Pergunta: Muitas pessoas que têm sentido profundamente a verdade do
vosso ensino dizem ter abandonado seu trabalho ordinário para executarem
somente “o trabalho de Krishnaji”. Isto confunde a outros que igualmente, de
modo profundo, sentem que lhes agradaria executar o “trabalho de Krishnaji”,
porém não se encontram seguros do que essas palavras subentendem. Poderíeis
explicar-nos qual é esse trabalho a executar?
Krishnamurti: Sinto não vo-lo pode explicar, pois
não estais executando o meu trabalho. Se estivésseis executando o meu trabalho,
não mais serieis prisioneiros das posses, da cobiça, da crueldade, do exagero
do ser, do “eu”. Meu trabalho é o de chegar a ser essa realidade, e de oferecer a cada qual essa realidade para
ser realizada por eles próprios. Se estivésseis fazendo isto, seria este o
trabalho da Vida que executaríeis, não o meu. Nisto não existe nem
Krishnamurti, nem “tu”, nem “eu”. Pensais em executar o trabalho de
Krishnamurti por vos encontrardes inseguros. Quando vos certificardes, quando
estiverdes seguros, certos, será esse o trabalho da Vida, da vossa, da vida de
todos; e daí ficareis libertos de todo o trabalho.
O medo da inatividade é que vos
conduz à atividade e vos tornais assim prisioneiros da atividade, a qual é uma
outra forma de inatividade — de preguiça mental, de indolência que paralisa a
energia vital propulsora da emoção. Pensais que quando executais o trabalho de
outra pessoa, todas as coisas se esclarecem. Isto não é mais que uma nova forma
de ilusão. Por isso é que eu disse ao começar que tendo existido um enorme
grupo organizado em redor de uma pessoa, de mim, haveis buscado a essa pessoa
para o trabalho, para a atividade (a qual é inatividade se bem o verificardes)
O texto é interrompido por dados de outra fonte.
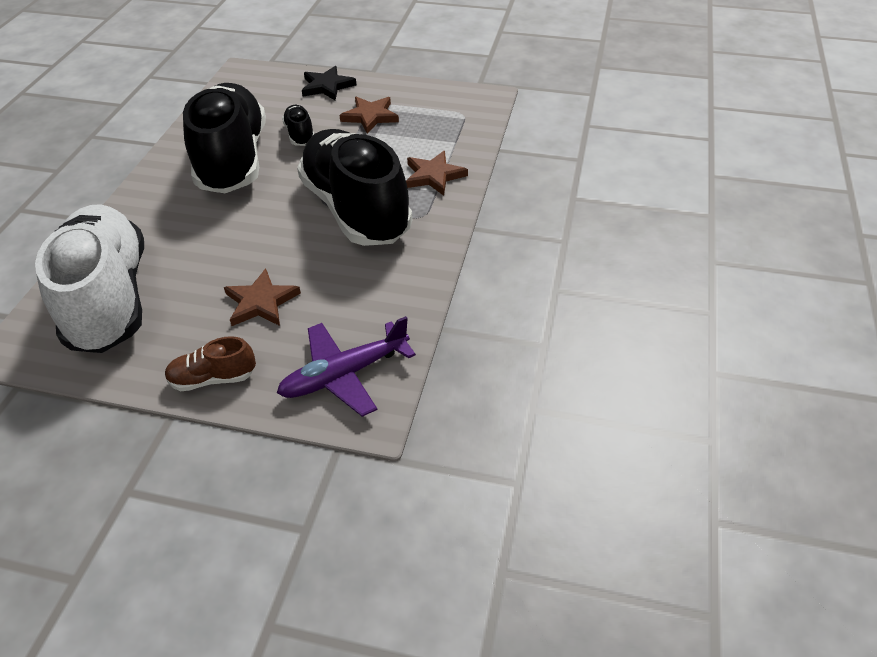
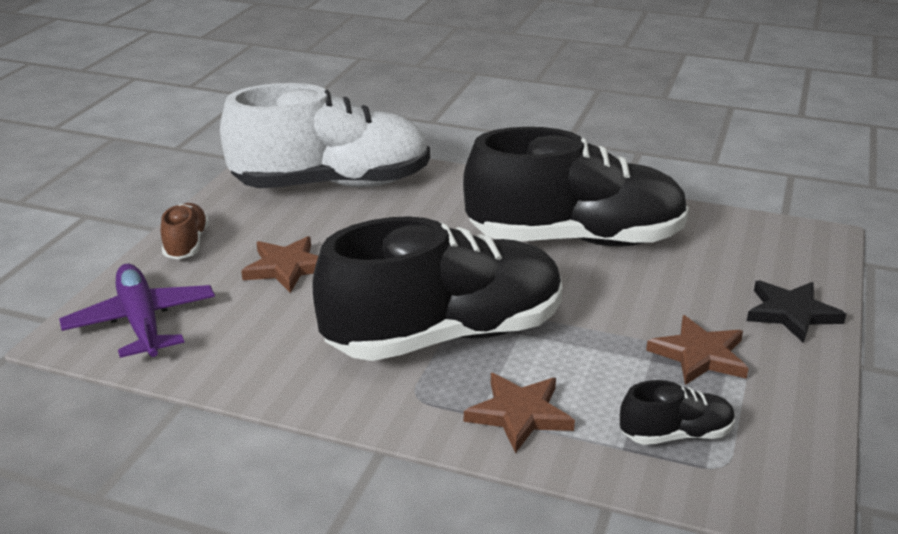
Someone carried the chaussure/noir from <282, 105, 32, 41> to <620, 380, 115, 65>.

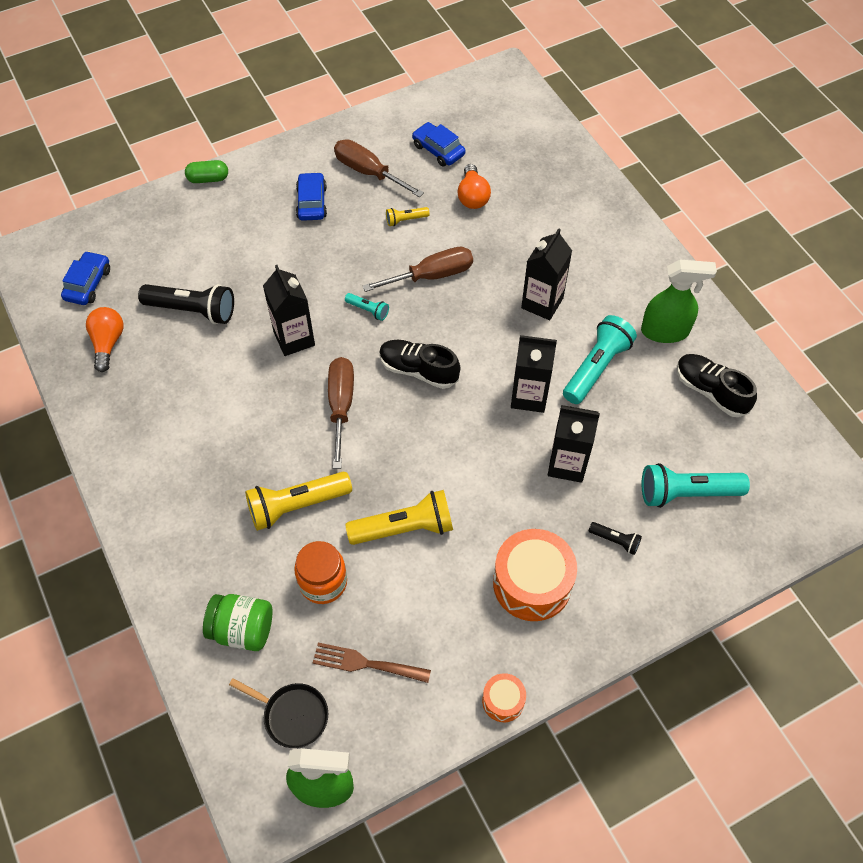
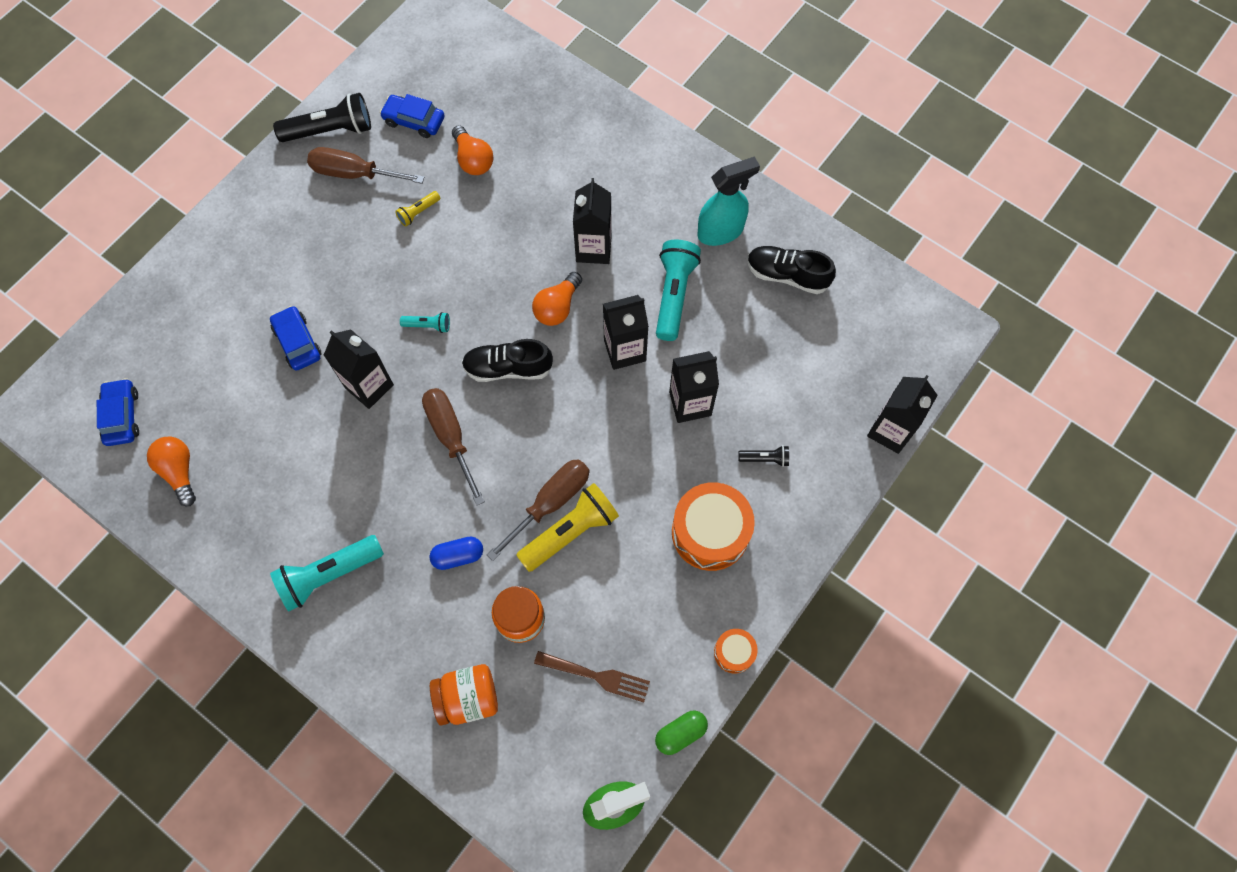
Someone carried the lampe de poche/noir from <138, 284, 96, 40> to <273, 93, 98, 49>. Someone carried the gélule/vert from <185, 160, 43, 23> to <655, 710, 53, 45>. Someone repainted the bocal/vert at <203, 594, 69, 57>, which became the bocal/orange at <430, 664, 68, 62>. Someone took away the poêle/noir at <229, 678, 99, 70>. Someone swapped the lampe de poche/jaune at <245, 472, 107, 59> for the gélule/bleu at <429, 537, 54, 33>. Someone carried the voiture/bleu from <296, 172, 31, 49> to <270, 306, 52, 65>. Someone rotated the fourchette/marron at <313, 643, 118, 40> by 150 degrees counterclockwise. Someone carried the tournevis/marron from <363, 247, 110, 45> to <487, 459, 103, 102>. Someone repainted the vaporisateur/vert at <641, 259, 76, 84>, which became the vaporisateur/turquoise at <697, 157, 63, 89>. Someone carried the lampe de poche/turquoise from <642, 463, 108, 45> to <270, 535, 114, 76>. Someone put down the ampoule/orange at <532, 272, 50, 54>. Someone put down the brique de lait/noir at <867, 375, 71, 79>.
para terdes orientação (que realmente não o é); e daí, o dar-se gradual
afastamento de muitos e o serem poucos os que permanecem. É natural; eu não me
sinto deprimido nem lisonjeado, nem triste, nem animado. Esses poucos, uma vez
que hajam realizado — por meio do esforço contínuo, por meio do entendimento,
por meio desse recolhimento de todo o instante do dia — conhecerão aquilo de que falo. Pelo fato de estarem desejosos de
encontrar essa realidade, por terem colocado de lado todas as irrealidades, não
mais se encontram nas garras da ilusão; buscam essa certeza e não são levados a
se desviarem pelas incertezas, pelas dúvidas, pelas coisas não-essenciais da vida.